**Your assignment**
Using the records beneath, say how many lines contain the word "synchronous", without comment.

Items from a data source
=====
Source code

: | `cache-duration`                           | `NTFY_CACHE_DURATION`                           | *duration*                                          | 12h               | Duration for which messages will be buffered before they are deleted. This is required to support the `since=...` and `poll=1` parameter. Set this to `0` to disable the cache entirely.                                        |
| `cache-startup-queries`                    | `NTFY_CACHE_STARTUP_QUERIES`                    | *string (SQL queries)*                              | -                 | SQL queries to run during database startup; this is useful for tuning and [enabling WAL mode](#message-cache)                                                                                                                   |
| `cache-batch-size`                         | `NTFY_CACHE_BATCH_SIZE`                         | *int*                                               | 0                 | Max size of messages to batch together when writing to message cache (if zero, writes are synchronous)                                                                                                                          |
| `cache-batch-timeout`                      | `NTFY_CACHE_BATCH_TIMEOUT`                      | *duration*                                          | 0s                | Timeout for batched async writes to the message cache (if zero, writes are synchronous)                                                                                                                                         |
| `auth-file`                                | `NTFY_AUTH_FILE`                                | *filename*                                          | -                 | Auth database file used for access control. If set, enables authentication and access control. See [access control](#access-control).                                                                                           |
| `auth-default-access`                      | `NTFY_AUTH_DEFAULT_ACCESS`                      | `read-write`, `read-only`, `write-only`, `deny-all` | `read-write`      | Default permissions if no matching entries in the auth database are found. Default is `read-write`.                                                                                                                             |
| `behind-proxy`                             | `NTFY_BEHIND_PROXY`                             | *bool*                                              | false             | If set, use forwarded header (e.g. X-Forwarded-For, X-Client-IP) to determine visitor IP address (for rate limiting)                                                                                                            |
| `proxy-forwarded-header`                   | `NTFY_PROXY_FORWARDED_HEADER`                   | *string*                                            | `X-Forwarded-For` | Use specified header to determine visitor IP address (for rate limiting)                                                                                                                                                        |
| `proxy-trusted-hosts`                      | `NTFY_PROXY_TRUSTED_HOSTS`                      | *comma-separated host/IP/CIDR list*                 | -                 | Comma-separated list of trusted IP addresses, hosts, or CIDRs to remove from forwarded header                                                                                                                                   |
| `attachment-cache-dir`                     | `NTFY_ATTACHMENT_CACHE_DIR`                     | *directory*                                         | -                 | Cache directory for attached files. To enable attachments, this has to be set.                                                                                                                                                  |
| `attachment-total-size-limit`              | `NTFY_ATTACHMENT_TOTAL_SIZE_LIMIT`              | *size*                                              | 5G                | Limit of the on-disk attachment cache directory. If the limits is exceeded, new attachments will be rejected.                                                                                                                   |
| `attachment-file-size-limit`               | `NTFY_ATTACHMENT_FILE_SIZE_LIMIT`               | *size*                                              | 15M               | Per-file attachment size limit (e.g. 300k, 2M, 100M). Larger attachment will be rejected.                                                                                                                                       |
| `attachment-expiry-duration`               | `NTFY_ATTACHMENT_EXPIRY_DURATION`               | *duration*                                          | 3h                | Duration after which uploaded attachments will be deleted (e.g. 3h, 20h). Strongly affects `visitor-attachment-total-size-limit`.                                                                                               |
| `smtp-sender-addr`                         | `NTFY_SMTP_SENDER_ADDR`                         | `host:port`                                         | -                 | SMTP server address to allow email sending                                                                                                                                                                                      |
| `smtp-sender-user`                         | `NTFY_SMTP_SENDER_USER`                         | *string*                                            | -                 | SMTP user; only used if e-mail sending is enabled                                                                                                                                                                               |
=====
**Task output**
2